**DIRECTIONS**
All the data below should be printed again without a single difference.

____________________

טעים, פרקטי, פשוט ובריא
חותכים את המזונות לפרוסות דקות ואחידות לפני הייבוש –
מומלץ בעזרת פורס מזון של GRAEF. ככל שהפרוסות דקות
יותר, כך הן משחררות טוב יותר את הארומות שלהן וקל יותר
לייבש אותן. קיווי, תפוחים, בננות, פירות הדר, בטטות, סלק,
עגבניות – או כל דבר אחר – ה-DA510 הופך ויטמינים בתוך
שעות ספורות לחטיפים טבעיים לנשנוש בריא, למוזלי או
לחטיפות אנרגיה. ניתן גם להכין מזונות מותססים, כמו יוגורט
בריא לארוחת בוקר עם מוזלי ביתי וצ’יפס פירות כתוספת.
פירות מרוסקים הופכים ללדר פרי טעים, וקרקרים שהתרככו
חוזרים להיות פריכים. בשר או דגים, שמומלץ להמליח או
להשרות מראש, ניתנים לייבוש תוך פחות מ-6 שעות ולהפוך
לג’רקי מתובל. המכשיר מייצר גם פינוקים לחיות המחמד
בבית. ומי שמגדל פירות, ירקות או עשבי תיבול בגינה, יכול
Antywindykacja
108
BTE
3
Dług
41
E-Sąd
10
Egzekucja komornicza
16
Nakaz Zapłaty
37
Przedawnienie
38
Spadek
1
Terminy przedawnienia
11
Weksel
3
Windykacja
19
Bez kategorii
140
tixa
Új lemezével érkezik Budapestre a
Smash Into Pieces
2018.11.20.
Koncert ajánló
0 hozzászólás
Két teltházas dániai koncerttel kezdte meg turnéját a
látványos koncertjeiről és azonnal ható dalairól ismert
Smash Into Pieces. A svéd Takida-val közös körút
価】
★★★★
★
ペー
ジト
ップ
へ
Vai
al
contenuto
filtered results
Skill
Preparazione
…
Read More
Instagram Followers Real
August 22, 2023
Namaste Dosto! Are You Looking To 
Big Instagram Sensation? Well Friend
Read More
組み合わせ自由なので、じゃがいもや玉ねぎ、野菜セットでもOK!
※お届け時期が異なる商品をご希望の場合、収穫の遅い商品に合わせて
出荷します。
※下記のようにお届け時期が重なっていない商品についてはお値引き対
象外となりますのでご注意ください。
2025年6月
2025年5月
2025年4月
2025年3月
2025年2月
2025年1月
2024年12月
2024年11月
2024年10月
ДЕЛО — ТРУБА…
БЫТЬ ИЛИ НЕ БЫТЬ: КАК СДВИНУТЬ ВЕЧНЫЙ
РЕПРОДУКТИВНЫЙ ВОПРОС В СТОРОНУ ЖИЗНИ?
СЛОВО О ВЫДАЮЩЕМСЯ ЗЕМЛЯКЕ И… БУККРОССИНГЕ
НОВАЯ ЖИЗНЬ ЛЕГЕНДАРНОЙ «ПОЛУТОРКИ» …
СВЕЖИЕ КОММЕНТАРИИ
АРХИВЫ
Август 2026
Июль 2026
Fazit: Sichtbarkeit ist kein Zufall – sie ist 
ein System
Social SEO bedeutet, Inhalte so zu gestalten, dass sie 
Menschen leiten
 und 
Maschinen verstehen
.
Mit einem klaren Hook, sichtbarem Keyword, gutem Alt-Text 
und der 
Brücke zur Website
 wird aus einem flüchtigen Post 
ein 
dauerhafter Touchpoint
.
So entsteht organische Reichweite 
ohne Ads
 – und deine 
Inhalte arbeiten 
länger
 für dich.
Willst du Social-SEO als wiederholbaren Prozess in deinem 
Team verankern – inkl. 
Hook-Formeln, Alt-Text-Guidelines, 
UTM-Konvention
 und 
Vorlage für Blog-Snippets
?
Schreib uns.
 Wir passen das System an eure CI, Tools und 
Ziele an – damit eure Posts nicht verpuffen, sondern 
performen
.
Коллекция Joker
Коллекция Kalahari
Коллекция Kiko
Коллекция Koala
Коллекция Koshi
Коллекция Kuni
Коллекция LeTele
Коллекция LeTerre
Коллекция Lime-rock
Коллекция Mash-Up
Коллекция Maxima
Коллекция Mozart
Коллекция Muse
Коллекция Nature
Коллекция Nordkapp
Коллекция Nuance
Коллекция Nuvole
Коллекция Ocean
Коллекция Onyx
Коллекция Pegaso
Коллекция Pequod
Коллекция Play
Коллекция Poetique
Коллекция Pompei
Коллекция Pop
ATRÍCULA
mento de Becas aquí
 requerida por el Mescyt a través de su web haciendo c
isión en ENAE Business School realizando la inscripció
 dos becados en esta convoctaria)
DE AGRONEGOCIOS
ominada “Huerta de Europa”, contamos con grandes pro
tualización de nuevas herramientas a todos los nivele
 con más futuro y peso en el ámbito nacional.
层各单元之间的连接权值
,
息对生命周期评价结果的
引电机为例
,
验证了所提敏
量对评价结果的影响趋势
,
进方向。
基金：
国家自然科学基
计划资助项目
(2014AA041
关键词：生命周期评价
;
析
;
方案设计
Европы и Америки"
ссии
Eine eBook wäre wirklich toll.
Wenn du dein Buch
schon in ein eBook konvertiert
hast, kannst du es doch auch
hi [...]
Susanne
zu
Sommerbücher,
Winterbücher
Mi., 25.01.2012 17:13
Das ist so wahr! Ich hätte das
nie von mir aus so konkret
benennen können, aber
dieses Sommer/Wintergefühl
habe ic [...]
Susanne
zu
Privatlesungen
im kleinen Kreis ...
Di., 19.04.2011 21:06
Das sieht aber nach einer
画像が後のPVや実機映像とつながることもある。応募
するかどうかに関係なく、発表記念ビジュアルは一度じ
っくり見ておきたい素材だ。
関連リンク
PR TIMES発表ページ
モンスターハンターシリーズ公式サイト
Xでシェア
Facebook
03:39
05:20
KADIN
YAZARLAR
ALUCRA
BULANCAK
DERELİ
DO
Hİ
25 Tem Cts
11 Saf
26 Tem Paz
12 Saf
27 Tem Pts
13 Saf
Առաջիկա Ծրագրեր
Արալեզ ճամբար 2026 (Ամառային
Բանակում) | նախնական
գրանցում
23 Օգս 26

____________________

**EXERCISE ANSWER**
טעים, פרקטי, פשוט ובריא
חותכים את המזונות לפרוסות דקות ואחידות לפני הייבוש –
מומלץ בעזרת פורס מזון של GRAEF. ככל שהפרוסות דקות
יותר, כך הן משחררות טוב יותר את הארומות שלהן וקל יותר
לייבש אותן. קיווי, תפוחים, בננות, פירות הדר, בטטות, סלק,
עגבניות – או כל דבר אחר – ה-DA510 הופך ויטמינים בתוך
שעות ספורות לחטיפים טבעיים לנשנוש בריא, למוזלי או
לחטיפות אנרגיה. ניתן גם להכין מזונות מותססים, כמו יוגורט
בריא לארוחת בוקר עם מוזלי ביתי וצ’יפס פירות כתוספת.
פירות מרוסקים הופכים ללדר פרי טעים, וקרקרים שהתרככו
חוזרים להיות פריכים. בשר או דגים, שמומלץ להמליח או
להשרות מראש, ניתנים לייבוש תוך פחות מ-6 שעות ולהפוך
לג’רקי מתובל. המכשיר מייצר גם פינוקים לחיות המחמד
בבית. ומי שמגדל פירות, ירקות או עשבי תיבול בגינה, יכול
Antywindykacja
108
BTE
3
Dług
41
E-Sąd
10
Egzekucja komornicza
16
Nakaz Zapłaty
37
Przedawnienie
38
Spadek
1
Terminy przedawnienia
11
Weksel
3
Windykacja
19
Bez kategorii
140
tixa
Új lemezével érkezik Budapestre a
Smash Into Pieces
2018.11.20.
Koncert ajánló
0 hozzászólás
Két teltházas dániai koncerttel kezdte meg turnéját a
látványos koncertjeiről és azonnal ható dalairól ismert
Smash Into Pieces. A svéd Takida-val közös körút
価】
★★★★
★
ペー
ジト
ップ
へ
Vai
al
contenuto
filtered results
Skill
Preparazione
…
Read More
Instagram Followers Real
August 22, 2023
Namaste Dosto! Are You Looking To 
Big Instagram Sensation? Well Friend
Read More
組み合わせ自由なので、じゃがいもや玉ねぎ、野菜セットでもOK!
※お届け時期が異なる商品をご希望の場合、収穫の遅い商品に合わせて
出荷します。
※下記のようにお届け時期が重なっていない商品についてはお値引き対
象外となりますのでご注意ください。
2025年6月
2025年5月
2025年4月
2025年3月
2025年2月
2025年1月
2024年12月
2024年11月
2024年10月
ДЕЛО — ТРУБА…
БЫТЬ ИЛИ НЕ БЫТЬ: КАК СДВИНУТЬ ВЕЧНЫЙ
РЕПРОДУКТИВНЫЙ ВОПРОС В СТОРОНУ ЖИЗНИ?
СЛОВО О ВЫДАЮЩЕМСЯ ЗЕМЛЯКЕ И… БУККРОССИНГЕ
НОВАЯ ЖИЗНЬ ЛЕГЕНДАРНОЙ «ПОЛУТОРКИ» …
СВЕЖИЕ КОММЕНТАРИИ
АРХИВЫ
Август 2026
Июль 2026
Fazit: Sichtbarkeit ist kein Zufall – sie ist 
ein System
Social SEO bedeutet, Inhalte so zu gestalten, dass sie 
Menschen leiten
 und 
Maschinen verstehen
.
Mit einem klaren Hook, sichtbarem Keyword, gutem Alt-Text 
und der 
Brücke zur Website
 wird aus einem flüchtigen Post 
ein 
dauerhafter Touchpoint
.
So entsteht organische Reichweite 
ohne Ads
 – und deine 
Inhalte arbeiten 
länger
 für dich.
Willst du Social-SEO als wiederholbaren Prozess in deinem 
Team verankern – inkl. 
Hook-Formeln, Alt-Text-Guidelines, 
UTM-Konvention
 und 
Vorlage für Blog-Snippets
?
Schreib uns.
 Wir passen das System an eure CI, Tools und 
Ziele an – damit eure Posts nicht verpuffen, sondern 
performen
.
Коллекция Joker
Коллекция Kalahari
Коллекция Kiko
Коллекция Koala
Коллекция Koshi
Коллекция Kuni
Коллекция LeTele
Коллекция LeTerre
Коллекция Lime-rock
Коллекция Mash-Up
Коллекция Maxima
Коллекция Mozart
Коллекция Muse
Коллекция Nature
Коллекция Nordkapp
Коллекция Nuance
Коллекция Nuvole
Коллекция Ocean
Коллекция Onyx
Коллекция Pegaso
Коллекция Pequod
Коллекция Play
Коллекция Poetique
Коллекция Pompei
Коллекция Pop
ATRÍCULA
mento de Becas aquí
 requerida por el Mescyt a través de su web haciendo c
isión en ENAE Business School realizando la inscripció
 dos becados en esta convoctaria)
DE AGRONEGOCIOS
ominada “Huerta de Europa”, contamos con grandes pro
tualización de nuevas herramientas a todos los nivele
 con más futuro y peso en el ámbito nacional.
层各单元之间的连接权值
,
息对生命周期评价结果的
引电机为例
,
验证了所提敏
量对评价结果的影响趋势
,
进方向。
基金：
国家自然科学基
计划资助项目
(2014AA041
关键词：生命周期评价
;
析
;
方案设计
Европы и Америки"
ссии
Eine eBook wäre wirklich toll.
Wenn du dein Buch
schon in ein eBook konvertiert
hast, kannst du es doch auch
hi [...]
Susanne
zu
Sommerbücher,
Winterbücher
Mi., 25.01.2012 17:13
Das ist so wahr! Ich hätte das
nie von mir aus so konkret
benennen können, aber
dieses Sommer/Wintergefühl
habe ic [...]
Susanne
zu
Privatlesungen
im kleinen Kreis ...
Di., 19.04.2011 21:06
Das sieht aber nach einer
画像が後のPVや実機映像とつながることもある。応募
するかどうかに関係なく、発表記念ビジュアルは一度じ
っくり見ておきたい素材だ。
関連リンク
PR TIMES発表ページ
モンスターハンターシリーズ公式サイト
Xでシェア
Facebook
03:39
05:20
KADIN
YAZARLAR
ALUCRA
BULANCAK
DERELİ
DO
Hİ
25 Tem Cts
11 Saf
26 Tem Paz
12 Saf
27 Tem Pts
13 Saf
Առաջիկա Ծրագրեր
Արալեզ ճամբար 2026 (Ամառային
Բանակում) | նախնական
գրանցում
23 Օգս 26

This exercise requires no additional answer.